My experience as a lawyer included representing many large clients in the financial services and accounting sectors, as well as many individuals who could not afford a lawyer, but still needed one – badly. It turns out that this combination of experiences has been a good background for bankruptcy court, where companies and people in financial difficulties can reorganise and get relief, and creditors can get paid.
Who’s Who Legal: You have served on the Bankruptcy Court for nearly 10 years. In your experience, what makes a good judge?
So many things contribute to making a good judge, but some of the most important are patience, dedication and a willingness to keep an open mind. It helps to like lawyers, too!
Who’s Who Legal: As someone who has had many roles in bar associations and other organisations, what advice would you give to students and young lawyers, including those who may have aspirations for judicial service later in their lives?
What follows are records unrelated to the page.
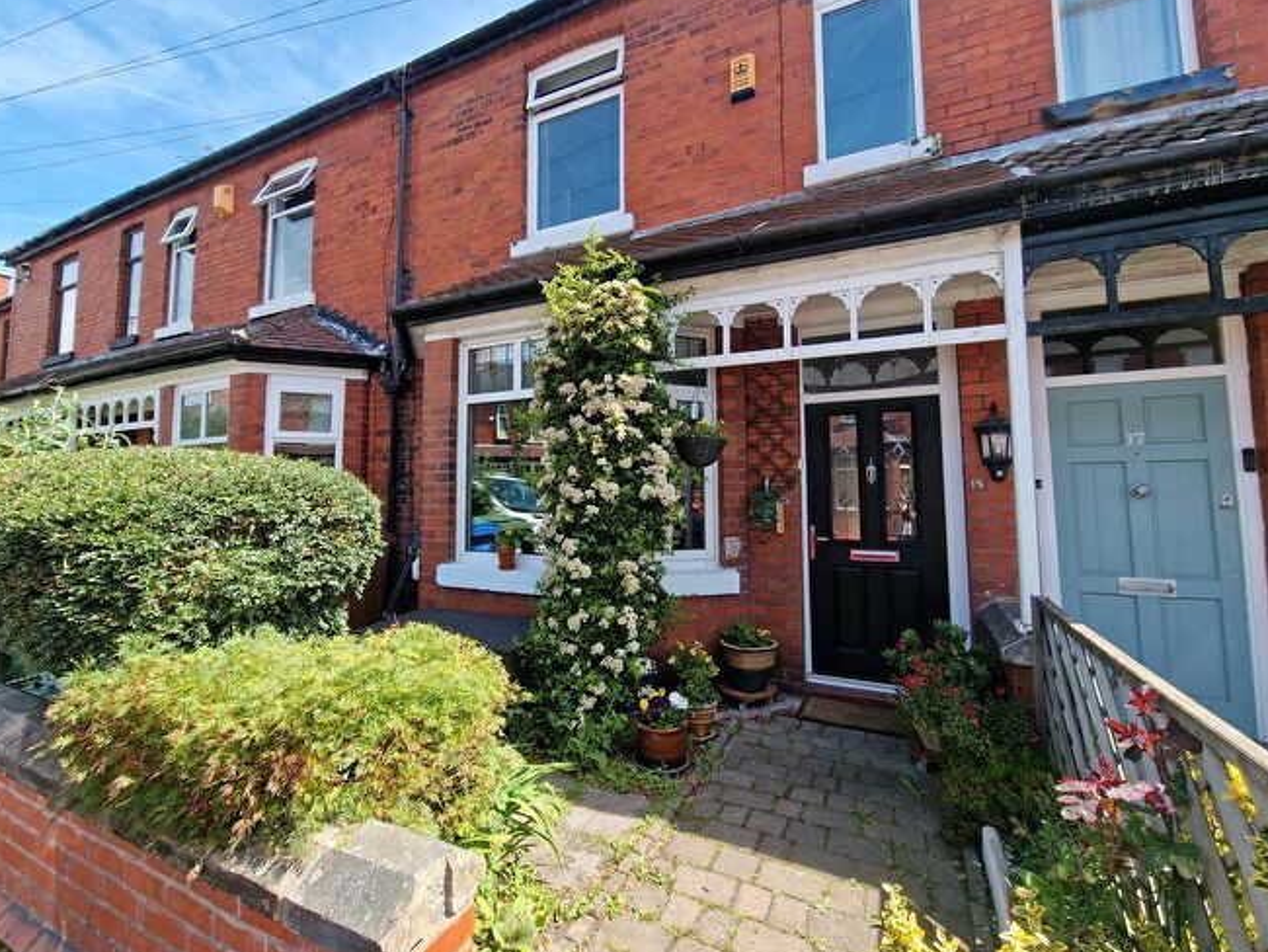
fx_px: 513
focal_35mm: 14
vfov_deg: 85.6
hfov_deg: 102.0
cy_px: 450
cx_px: 611
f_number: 2.2
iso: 50
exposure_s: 1/728
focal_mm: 2.2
I have been active in the organised bar for many years, including in the American Bar Association, the New York State and New York City Bar Associations, and the Federal Bar Council. I have also been active in organisations that work to improve the law and to promote continuing legal education at the highest level, including the American Law Institute and the Practising Law Institute. For me, this work has been the source of tremendous professional and personal satisfaction, and it has taught me a lot as well. From my work in bar associations, I learnt how to run a meeting, how to set an agenda, and how to give everyone an opportunity to contribute. This work also brought me into contact with countless lawyers and judges whom I might not otherwise have met, including people who became clients, colleagues, mentors and friends.
So what advice would I give? I would strongly encourage law students and lawyers to become active in the organised bar, in whatever form is most interesting to them – state, local, national or international, specialty or general interest. And especially for those who may feel a call to public service, I would encourage them to remain engaged in the issues and ideals that may well have led them to want to become lawyers or prosecutors or public defenders or policy-makers or even judges in the first place.
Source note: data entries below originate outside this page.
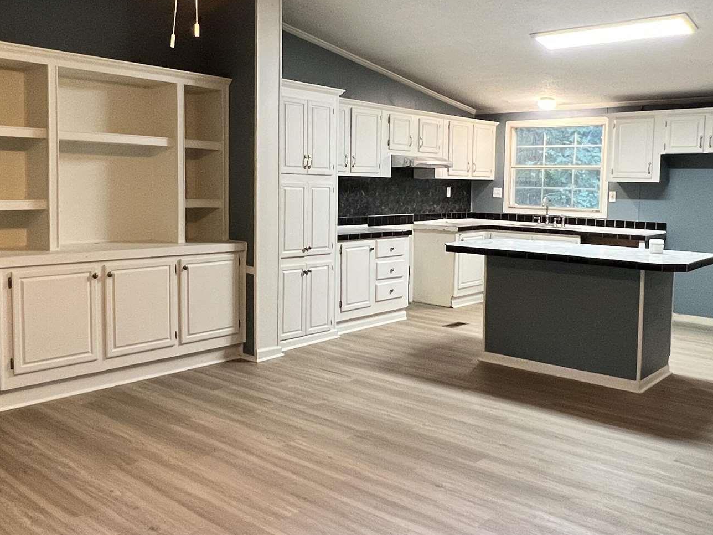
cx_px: 388
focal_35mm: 31
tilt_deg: -4.5
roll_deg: -1.0
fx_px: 639
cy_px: 233
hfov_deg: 58.3
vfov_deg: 45.3
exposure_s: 1/60
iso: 250
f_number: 1.8
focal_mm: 1.57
Who’s Who Legal: If you could be granted one wish to make your job easier, what would it be?
We do our best to meet the needs of our pro se debtors, creditors and other parties in interest, and we receive enormous support from local bar associations and volunteer lawyers, who willingly take on hundreds of pro bono assignments every year. But if I had one wish, it would be that every party who appears in our court could have their own lawyer, to explain the process and represent them.